Stored items from a collection
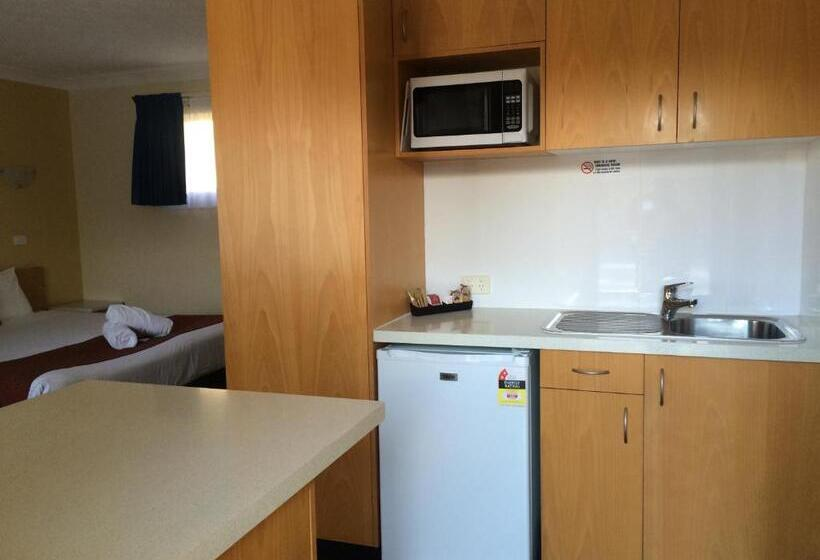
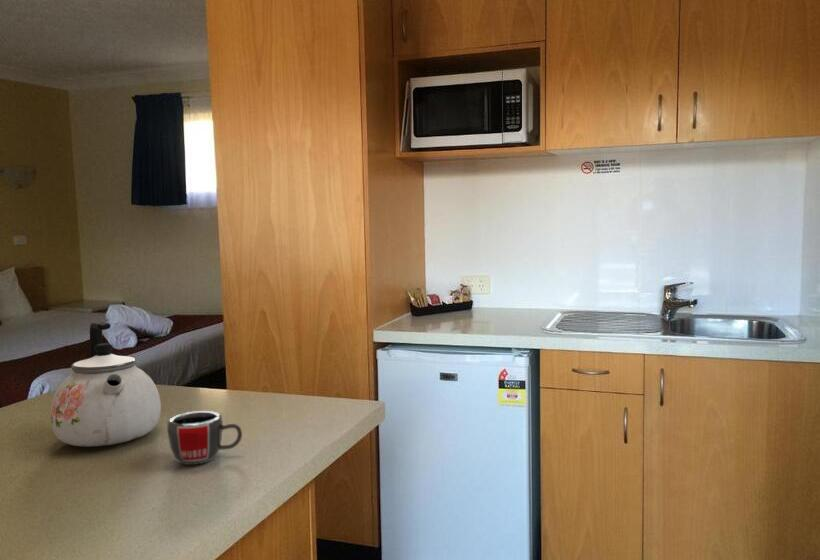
+ mug [166,410,243,466]
+ kettle [50,321,162,447]
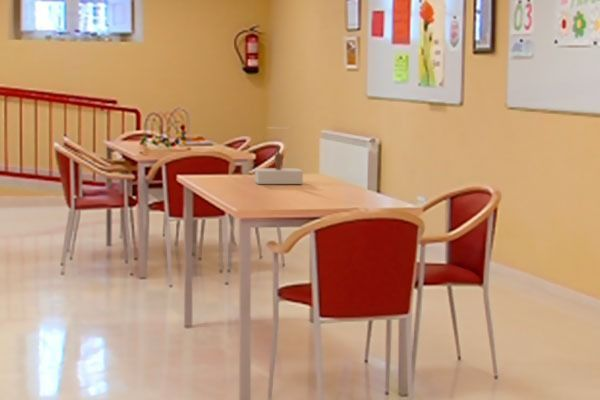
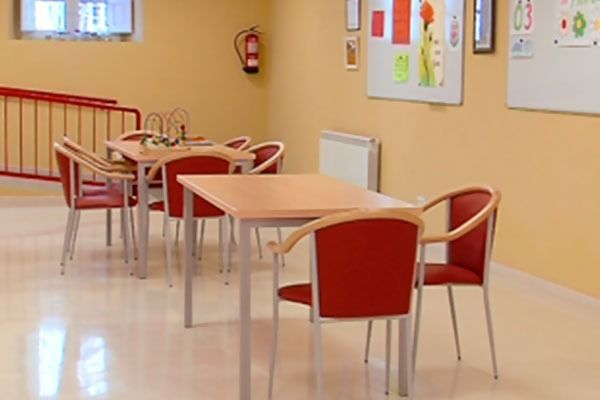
- vase [254,126,304,185]
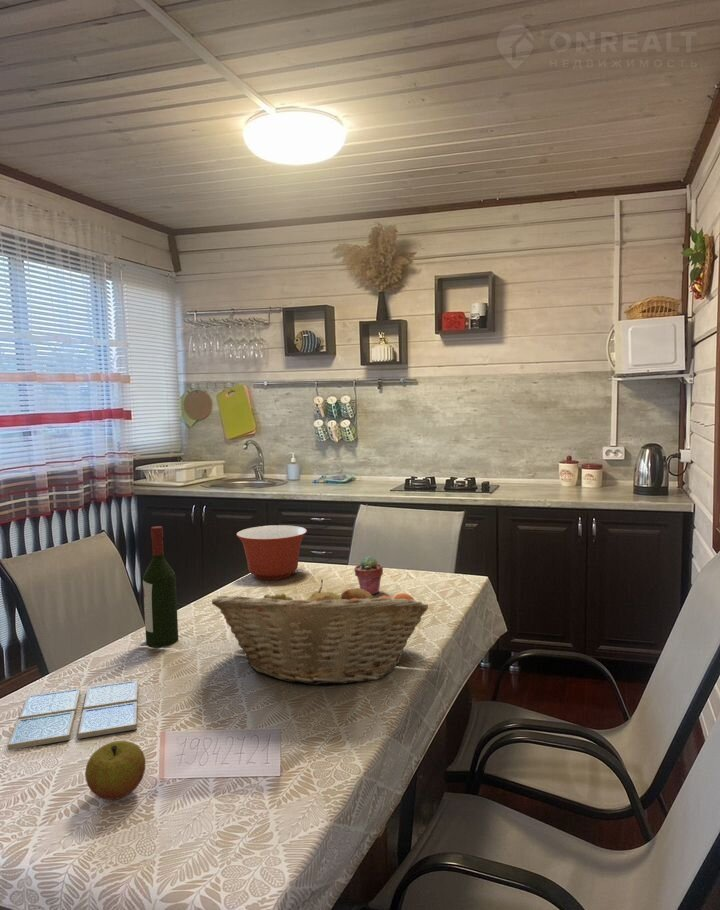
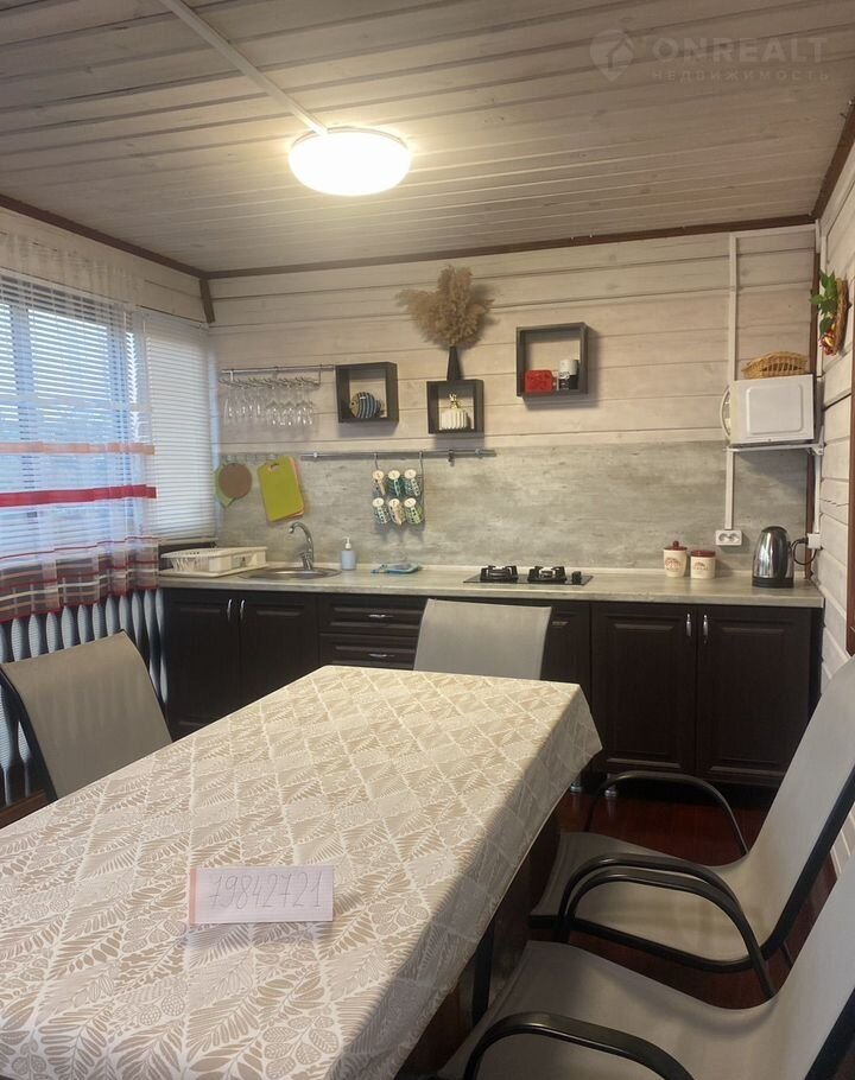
- wine bottle [142,525,179,648]
- fruit basket [211,579,429,686]
- potted succulent [354,555,384,596]
- apple [84,740,146,801]
- mixing bowl [236,524,308,581]
- drink coaster [6,679,139,751]
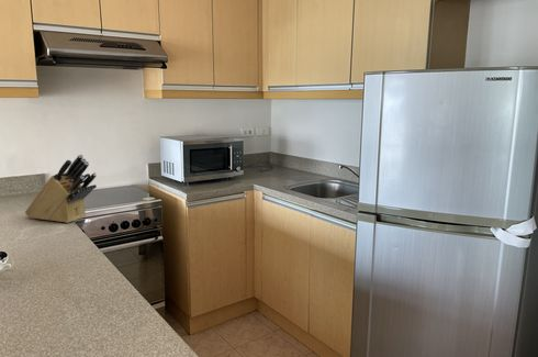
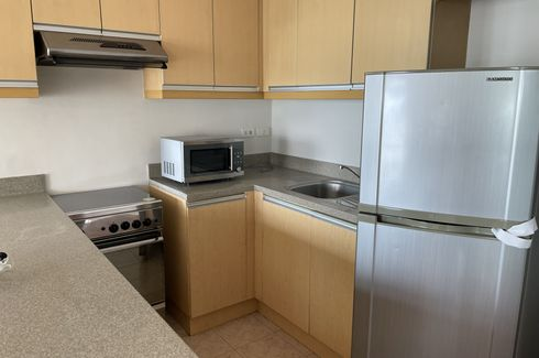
- knife block [24,154,98,224]
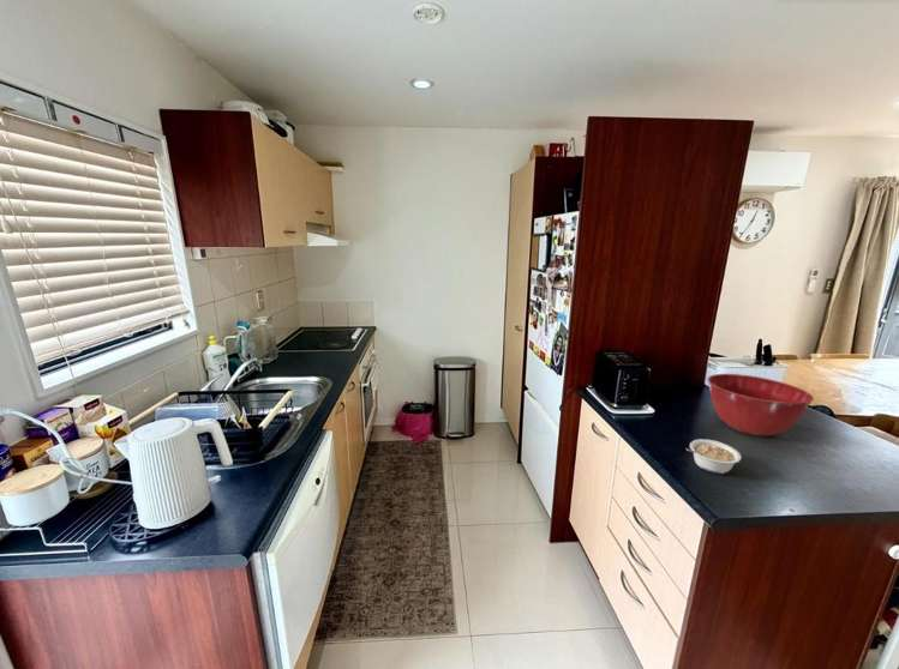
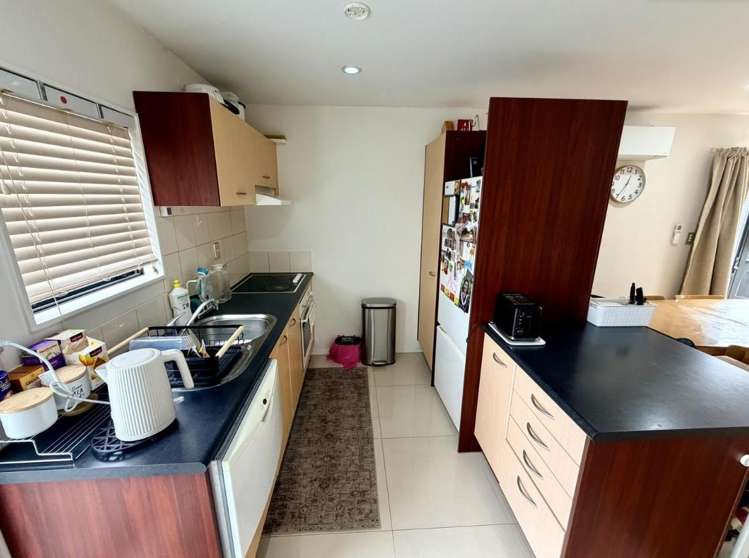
- mixing bowl [707,373,815,438]
- legume [685,438,742,475]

» WORK TO COMPLETE: Reproduce the line that contains "- mixing bowl [707,373,815,438]" and each line after it through the last line of the entries above, exactly; leave out all earlier lines.

» SOLVED EXERCISE:
- mixing bowl [707,373,815,438]
- legume [685,438,742,475]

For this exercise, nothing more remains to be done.